Als ich wieder aus dem Badezimmer trat, zeigte die Küchenuhr zehn nach sieben. Perfektes Timing. Für neun Uhr dreißig war die erste OP des heutigen Tages angesetzt: eine einfache Lidstraffung, bei der die Patientin noch am selben Tag wieder würde nach Hause gehen können.

Mit der Linken angelte ich meinen Schlüsselbund von der Kommode, mit der Rechten ergriff ich mein Smartphone. Die eingegangene Nachricht war tatsächlich von Étienne.

Hey! Schön, dass du dich meldest. Der Leichenschmaus war das blanke Grauen. ;-) Hast du heute Zeit? Ich würde dich gern sehen. Vielleicht zum Abendessen?

Ich hatte es geahnt.
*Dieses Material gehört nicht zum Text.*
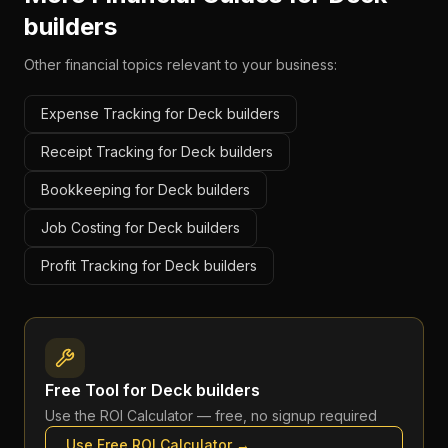
builders
Other financial topics relevant to your business:
Expense Tracking for Deck builders
Receipt Tracking for Deck builders
Bookkeeping for Deck builders
Job Costing for Deck builders
Profit Tracking for Deck builders
Free Tool for
Deck builders
Use the
ROI Calculator
— free, no signup required
Use Free
ROI Calculator
→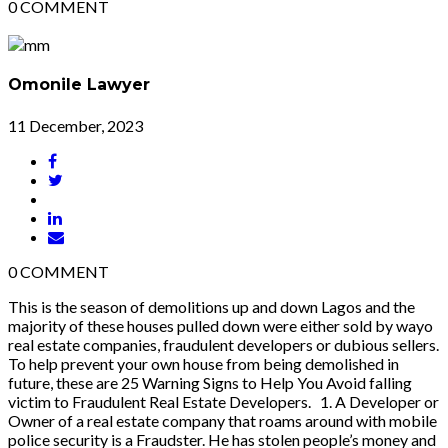
0
COMMENT
Omonile Lawyer
11 December, 2023
0
COMMENT
This is the season of demolitions up and down Lagos and the
majority of these houses pulled down were either sold by wayo
real estate companies, fraudulent developers or dubious sellers.
To help prevent your own house from being demolished in
future, these are 25 Warning Signs to Help You Avoid falling
victim to Fraudulent Real Estate Developers. 1. A Developer or
Owner of a real estate company that roams around with mobile
police security is a Fraudster. He has stolen people’s money and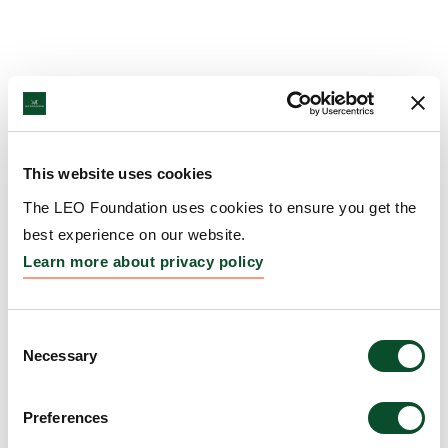
This website uses cookies
The LEO Foundation uses cookies to ensure you get the
best experience on our website.
Learn more about privacy policy
Consent
Necessary
Selection
Preferences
Dennoch überrumpelte mich seine Bitte um ein Treffen so, dass ich nur am Rande registrierte, dass er meine Frage danach, wie es ihm ging, nicht beantwortet hatte.

Sekundenlang starrte ich auf das Display, welches längst schwarz geworden war, sodass ich es erneut entsperren musste.

Ich habe heute einen langen OP-Tag. Tut mir leid.